In 2011, I worked on improving the automatic organization of YouTube data.

Head of Research and Development, Shelfie — 2014-2017

Shelfie was an app that automatically identified books in photos that our users took of their bookshelves. We used that information to help people find the next book they might want to read and to give them free eBook versions of their paper books. I wrote most of the automatic recognition system, including feature-based nearest-neighbor matching, text-recognition, and convolutional neural networks. I created custom validation datasets and tools for quality control pre-release and in production. I managed our SRED and IRAP projects, drafted patent applications, and mentored teammates when they helped with this research.

Leadership, Volunteering, Hobbies

I have a Commercial Pilot Licence and a Class 1 Flight Instructor Rating. I got most of my flight experience as a flight instructor at Flying Colors Pilot Training and flew with their precision flight team. I've also delivered flight training to Canadian Forces pilots taking their Primary Flight Training and have held a Class 2 Aerobatic Flight Instructor rating.

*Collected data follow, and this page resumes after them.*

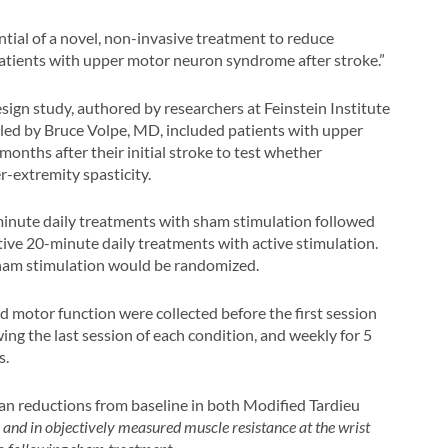
ntial of a novel, non-invasive treatment to reduce
patients with upper motor neuron syndrome after stroke.”
sign study, authored by researchers at Feinstein Institute
 led by Bruce Volpe, MD, included patients with upper
 months after their initial stroke to test whether
-extremity spasticity.
minute daily treatments with sham stimulation followed
ive 20-minute daily treatments with active stimulation.
 sham stimulation would be randomized.
nd motor function were collected before the first session
ing the last session of each condition, and weekly for 5
s.
an reductions from baseline in both Modified Tardieu
, and in objectively measured muscle resistance at the wrist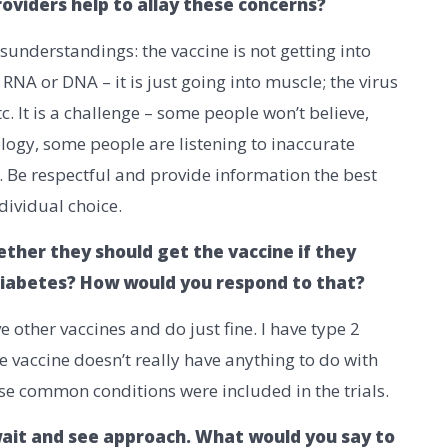
oviders help to allay these concerns?
sunderstandings: the vaccine is not getting into
r RNA or DNA – it is just going into muscle; the virus
tc. It is a challenge – some people won’t believe,
logy, some people are listening to inaccurate
e. Be respectful and provide information the best
dividual choice.
ther they should get the vaccine if they
 diabetes? How would you respond to that?
e other vaccines and do just fine. I have type 2
e vaccine doesn’t really have anything to do with
ese common conditions were included in the trials.
ait and see approach. What would you say to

I won the John C. Webster Memorial Trophy. Today, I stay current by flying recreationally around the lower mainland of British Columbia.

I was a member of the Canadian Forces in the Cadet Instructor Cadre. I helped administer the training of the Royal Canadian Air Cadets. My duties included organizing training programs, supervision and development of instructors, administrative work, and many ad-hoc leadership roles. I've developed and taught an introductory level aviation course.

During my time at UBC, I held several volunteer roles in the Department of Computer Science at UBC. I led activities for TechTrek and GirlSmarts, two outreach programs the department organizes. I was a member of the department's recruiting and admissions committee. I've mentored a junior TA and helped develop and deliver the TA training program. I was the president of the Computer Science Graduate Student Association. I was a councilor representing the computer science graduate students in UBC's Graduate Student Society.

I played competitive ultimate and held leadership roles with UBC Ultimate, Refinery, and Blackfish. I'm an amateur short-distance sprinter.